Loreto Sister Aithien Nguyen ibvm has spent the last six years missioned to Gariuai, Timor-Leste, where she was the Director of Loreto Centro, a pre-primary school and community centre focused on educating the children of Gari-uai. Sr Aithien is now missioned to Vietnam as the new Executive Director of Loreto Vietnam. Here, Sr Aithien reflects on her time in Timor-Leste and her role to come.
I was introduced to Mary Ward in Ho Chi Minh City in 2003 by Sr Ha Thi Lee ibvm, Sr Margaret C. Honner ibvm and Sr Margaret Callaghan ibvm. I was attracted to the story of Mary Ward, St. Ignatius’s spirituality, the new ways of religious life and the Loreto vision of bettering education for women and children
I was taught and continue to be inspired by the Loreto Sisters – their patience and wisdom, rich experiences and loving generosity, great vision, and endless enthusiasm to encourage and empower people to provide and receive a better education.
My family was the first to motivate me to do the work I do today. My family was not wealthy; I remember my father said to us, his ten children, “We don’t have a lot of money to give you, but we can try to support your studying because if you want a brighter future, good education will provide a way.”

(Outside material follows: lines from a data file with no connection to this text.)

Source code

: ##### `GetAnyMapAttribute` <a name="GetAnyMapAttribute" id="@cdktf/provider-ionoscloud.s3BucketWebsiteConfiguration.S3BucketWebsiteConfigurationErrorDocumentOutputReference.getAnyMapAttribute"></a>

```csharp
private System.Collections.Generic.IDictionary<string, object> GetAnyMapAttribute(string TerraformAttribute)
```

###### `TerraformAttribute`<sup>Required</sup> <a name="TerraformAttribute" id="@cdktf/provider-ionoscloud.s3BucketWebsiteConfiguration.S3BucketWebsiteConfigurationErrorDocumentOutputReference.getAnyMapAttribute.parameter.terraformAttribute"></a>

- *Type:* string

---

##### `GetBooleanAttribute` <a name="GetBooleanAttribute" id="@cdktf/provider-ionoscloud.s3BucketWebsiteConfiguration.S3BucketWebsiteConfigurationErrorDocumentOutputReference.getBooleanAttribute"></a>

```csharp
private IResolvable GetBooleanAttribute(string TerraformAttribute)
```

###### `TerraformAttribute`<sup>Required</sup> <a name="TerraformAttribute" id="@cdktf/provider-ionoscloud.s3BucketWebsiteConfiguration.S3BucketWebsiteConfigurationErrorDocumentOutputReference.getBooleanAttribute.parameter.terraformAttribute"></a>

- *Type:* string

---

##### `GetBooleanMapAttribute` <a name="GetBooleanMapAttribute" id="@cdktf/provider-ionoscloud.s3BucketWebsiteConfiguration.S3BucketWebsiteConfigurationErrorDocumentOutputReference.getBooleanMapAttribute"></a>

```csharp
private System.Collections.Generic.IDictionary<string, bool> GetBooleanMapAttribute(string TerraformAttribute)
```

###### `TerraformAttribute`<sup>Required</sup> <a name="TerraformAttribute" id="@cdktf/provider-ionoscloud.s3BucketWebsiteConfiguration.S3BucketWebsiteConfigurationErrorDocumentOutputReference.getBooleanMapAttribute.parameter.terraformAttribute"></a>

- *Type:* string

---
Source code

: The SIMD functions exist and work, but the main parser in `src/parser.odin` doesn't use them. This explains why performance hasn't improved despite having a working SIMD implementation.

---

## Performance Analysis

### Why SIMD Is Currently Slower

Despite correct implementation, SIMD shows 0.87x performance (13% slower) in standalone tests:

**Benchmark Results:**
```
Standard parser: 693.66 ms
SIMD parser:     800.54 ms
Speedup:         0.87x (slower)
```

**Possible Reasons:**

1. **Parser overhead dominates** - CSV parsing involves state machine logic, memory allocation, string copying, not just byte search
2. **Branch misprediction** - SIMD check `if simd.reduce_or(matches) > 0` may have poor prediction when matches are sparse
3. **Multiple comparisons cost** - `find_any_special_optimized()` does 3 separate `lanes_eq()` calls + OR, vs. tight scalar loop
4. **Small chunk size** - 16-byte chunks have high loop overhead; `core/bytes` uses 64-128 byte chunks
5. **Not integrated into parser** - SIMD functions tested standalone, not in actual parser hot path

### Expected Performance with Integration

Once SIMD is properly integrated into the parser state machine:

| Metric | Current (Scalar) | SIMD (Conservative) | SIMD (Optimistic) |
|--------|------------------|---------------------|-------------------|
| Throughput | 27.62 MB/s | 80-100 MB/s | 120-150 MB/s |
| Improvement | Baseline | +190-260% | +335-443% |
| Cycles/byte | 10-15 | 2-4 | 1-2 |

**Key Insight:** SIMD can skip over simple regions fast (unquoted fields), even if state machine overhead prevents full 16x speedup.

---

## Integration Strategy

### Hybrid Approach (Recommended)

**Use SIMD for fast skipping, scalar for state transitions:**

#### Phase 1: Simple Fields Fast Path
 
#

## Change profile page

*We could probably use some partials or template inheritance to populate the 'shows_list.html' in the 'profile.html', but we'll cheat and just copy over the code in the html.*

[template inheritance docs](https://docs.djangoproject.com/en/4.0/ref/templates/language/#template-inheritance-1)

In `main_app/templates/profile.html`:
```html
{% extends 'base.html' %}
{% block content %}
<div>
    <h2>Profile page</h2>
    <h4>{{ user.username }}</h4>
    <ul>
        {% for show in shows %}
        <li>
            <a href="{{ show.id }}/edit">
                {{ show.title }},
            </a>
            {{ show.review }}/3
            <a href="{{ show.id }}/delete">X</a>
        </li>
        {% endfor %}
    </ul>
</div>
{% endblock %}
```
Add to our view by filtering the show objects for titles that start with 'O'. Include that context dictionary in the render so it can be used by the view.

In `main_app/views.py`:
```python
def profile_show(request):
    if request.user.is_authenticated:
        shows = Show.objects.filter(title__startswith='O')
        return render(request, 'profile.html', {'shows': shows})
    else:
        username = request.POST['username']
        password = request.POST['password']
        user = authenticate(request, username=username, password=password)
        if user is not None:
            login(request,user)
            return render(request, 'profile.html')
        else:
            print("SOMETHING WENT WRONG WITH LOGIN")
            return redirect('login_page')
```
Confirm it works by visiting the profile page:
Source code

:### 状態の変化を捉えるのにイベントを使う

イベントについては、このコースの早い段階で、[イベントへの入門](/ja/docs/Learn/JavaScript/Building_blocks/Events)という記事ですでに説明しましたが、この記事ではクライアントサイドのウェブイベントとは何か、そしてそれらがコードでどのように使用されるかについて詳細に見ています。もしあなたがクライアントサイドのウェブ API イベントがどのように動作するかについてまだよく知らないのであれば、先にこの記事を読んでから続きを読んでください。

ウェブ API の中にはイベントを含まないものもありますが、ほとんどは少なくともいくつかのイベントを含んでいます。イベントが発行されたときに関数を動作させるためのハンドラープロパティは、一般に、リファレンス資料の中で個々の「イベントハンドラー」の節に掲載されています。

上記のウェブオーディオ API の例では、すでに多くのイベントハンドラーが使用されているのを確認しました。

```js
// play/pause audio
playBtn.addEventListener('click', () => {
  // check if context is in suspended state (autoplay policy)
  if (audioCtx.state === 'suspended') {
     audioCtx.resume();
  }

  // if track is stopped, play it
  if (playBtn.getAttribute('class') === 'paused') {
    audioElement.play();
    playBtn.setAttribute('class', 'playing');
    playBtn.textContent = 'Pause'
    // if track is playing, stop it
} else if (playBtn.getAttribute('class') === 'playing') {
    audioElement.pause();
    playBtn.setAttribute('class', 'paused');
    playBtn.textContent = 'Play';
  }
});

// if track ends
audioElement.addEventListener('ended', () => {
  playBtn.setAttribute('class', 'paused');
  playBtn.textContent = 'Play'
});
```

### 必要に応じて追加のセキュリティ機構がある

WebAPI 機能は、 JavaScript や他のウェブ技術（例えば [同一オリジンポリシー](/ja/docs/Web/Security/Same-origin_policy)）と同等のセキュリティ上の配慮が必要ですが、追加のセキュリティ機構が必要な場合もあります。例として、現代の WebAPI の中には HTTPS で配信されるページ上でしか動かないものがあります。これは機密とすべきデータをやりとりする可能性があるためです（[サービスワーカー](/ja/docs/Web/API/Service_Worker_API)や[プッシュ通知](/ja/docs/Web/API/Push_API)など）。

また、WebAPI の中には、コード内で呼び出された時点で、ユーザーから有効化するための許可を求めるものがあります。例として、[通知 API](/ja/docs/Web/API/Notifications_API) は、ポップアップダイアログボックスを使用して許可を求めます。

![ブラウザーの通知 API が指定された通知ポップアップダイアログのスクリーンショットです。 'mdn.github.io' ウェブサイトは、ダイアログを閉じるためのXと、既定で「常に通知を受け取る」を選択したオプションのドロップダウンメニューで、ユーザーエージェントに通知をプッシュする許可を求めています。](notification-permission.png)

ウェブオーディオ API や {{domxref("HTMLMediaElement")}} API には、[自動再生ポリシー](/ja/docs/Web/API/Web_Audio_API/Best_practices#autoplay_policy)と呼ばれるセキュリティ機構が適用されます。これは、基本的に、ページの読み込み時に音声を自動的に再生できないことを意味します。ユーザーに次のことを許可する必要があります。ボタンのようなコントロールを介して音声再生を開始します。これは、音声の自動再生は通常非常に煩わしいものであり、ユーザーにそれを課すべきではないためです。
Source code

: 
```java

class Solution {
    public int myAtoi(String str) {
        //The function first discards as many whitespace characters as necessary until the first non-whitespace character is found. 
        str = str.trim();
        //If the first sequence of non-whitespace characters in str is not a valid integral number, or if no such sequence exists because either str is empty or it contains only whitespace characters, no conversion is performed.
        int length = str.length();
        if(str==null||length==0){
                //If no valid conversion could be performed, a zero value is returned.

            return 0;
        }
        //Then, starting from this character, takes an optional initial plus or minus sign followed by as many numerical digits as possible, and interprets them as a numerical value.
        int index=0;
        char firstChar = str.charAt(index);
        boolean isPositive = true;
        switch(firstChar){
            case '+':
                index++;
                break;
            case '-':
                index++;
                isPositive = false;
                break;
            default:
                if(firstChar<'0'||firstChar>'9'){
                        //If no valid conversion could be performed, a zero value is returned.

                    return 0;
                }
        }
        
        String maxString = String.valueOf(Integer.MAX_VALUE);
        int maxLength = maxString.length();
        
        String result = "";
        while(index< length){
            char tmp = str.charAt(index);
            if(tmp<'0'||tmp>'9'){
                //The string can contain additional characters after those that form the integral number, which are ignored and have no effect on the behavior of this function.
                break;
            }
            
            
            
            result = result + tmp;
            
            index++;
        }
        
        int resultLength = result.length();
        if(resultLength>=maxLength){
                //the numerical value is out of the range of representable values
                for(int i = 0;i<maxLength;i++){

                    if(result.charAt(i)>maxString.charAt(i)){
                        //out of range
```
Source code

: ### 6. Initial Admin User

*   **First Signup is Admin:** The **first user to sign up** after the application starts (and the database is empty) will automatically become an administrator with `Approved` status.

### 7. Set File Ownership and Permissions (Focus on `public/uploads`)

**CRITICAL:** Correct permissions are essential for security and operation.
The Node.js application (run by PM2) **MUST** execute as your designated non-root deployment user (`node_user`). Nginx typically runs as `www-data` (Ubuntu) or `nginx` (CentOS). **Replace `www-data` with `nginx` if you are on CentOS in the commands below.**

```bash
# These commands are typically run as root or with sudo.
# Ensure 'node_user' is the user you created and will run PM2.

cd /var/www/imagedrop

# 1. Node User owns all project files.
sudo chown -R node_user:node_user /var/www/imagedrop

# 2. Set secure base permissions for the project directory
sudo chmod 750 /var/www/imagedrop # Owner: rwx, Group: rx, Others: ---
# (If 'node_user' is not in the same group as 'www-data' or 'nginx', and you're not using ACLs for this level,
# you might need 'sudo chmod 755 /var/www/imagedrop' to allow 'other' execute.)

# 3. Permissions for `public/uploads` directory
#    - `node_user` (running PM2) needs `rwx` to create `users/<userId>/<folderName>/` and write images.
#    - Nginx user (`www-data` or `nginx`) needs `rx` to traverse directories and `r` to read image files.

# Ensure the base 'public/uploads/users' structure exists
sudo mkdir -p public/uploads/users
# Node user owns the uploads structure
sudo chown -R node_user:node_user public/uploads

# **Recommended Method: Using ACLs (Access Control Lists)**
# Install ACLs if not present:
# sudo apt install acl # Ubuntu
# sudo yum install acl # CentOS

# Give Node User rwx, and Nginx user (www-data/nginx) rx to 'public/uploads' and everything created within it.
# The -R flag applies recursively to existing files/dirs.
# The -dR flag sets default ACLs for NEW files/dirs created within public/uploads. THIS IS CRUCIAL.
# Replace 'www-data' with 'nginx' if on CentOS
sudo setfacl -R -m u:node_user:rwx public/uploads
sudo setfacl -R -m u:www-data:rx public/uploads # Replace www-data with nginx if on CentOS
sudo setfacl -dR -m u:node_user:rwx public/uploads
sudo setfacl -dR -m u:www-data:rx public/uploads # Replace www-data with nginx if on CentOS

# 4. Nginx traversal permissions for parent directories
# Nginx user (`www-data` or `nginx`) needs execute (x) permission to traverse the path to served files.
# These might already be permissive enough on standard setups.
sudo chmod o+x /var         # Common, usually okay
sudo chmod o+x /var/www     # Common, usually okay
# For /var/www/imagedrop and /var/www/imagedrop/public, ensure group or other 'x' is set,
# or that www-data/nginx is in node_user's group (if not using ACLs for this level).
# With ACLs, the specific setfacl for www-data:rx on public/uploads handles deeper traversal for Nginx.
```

I found a passion for teaching and working with children, having spent much of my initial formation volunteering in schools. This passion led me to pursue a Bachelor of Arts in Primary Teaching, going on to teach at a charity Primary School in Ho Chi Minh City for three years.
In early 2016, after undertaking a course in Pastoral Leadership and Management for Mission, I was appointed as the Director of Centro Loreto, a school founded by the Australian Loreto Sisters in Gariuai, a remote town in Baucau, Timor-Leste. In this role, I was inspired to promote brighter futures through education for the locals of Gariuai Village.
The role of Director of Centro Loreto was challenging. I encountered many new experiences and responsibilities and learnt countless new skills. Being Vietnamese, working with Timorese people and mainly using equipment and teaching methods from Australia was particularly challenging. However, I enjoyed my time with the teachers and staff, especially with the children and their families.
Reflecting on my time in Gariuai, I note some key takeaways:
Be patient: Life in Gariuai was very slow. When working with local people, I learned to be patient with them. People were hesitant to try new things, so I often had to show them how to do things repeatedly. Many times, I succeeded, and many times I didn’t.
Be friendly and helpful: The local people were usually afraid of talking with Sisters and Priests. Without friendship, I could not have begun to know their beauty, strength, and their stories of hardship. I would not have been able to assist them with their needs and learn how to talk, teach, and work with them.
Be open: To learn their languages, culture, and ways of life. Being open to accepting the differences between us and seeing the variety of skills and gifts among people, allowed both the local people and me to find ways to help each other develop.
Be skilled: To ensure everyone was safe and trained in our Centro Loreto, I had to be ready for whatever might happen. I acted as a director, teacher, maintainer, cleaner, gardener, accountant, advisor, consultant, and Sister.
Despite the cultures and situations in Vietnam and Timor-Leste being very different, my time in Gariuai taught me to be ready to ask for help, face new challenges and be ready to learn new things. I will take this approach into my next role as Executive Director of Loreto Vietnam.
I hope to continue the legacy of those who have supported Loreto Vietnam for the last 25 years; mainly Sr Trish Franklin ibvm, former Executive Directors, Loreto Vietnam staff, members of the board and the many generous donors who have empowered the mission for education with a clear focus on “lifting learners into the future”. I hope Loreto Vietnam can continue to nourish its goal of “Education for Change” and reach further sustainable actions for many more children, families, and communities in Vietnam.
I hope Loreto Vietnam will continue receiving loving and caring support, as it always has, and I hope I can offer my strengths, abilities, and energy to walk with Loreto Vietnam on this journey, as a Loreto sister and as a Vietnamese citizen.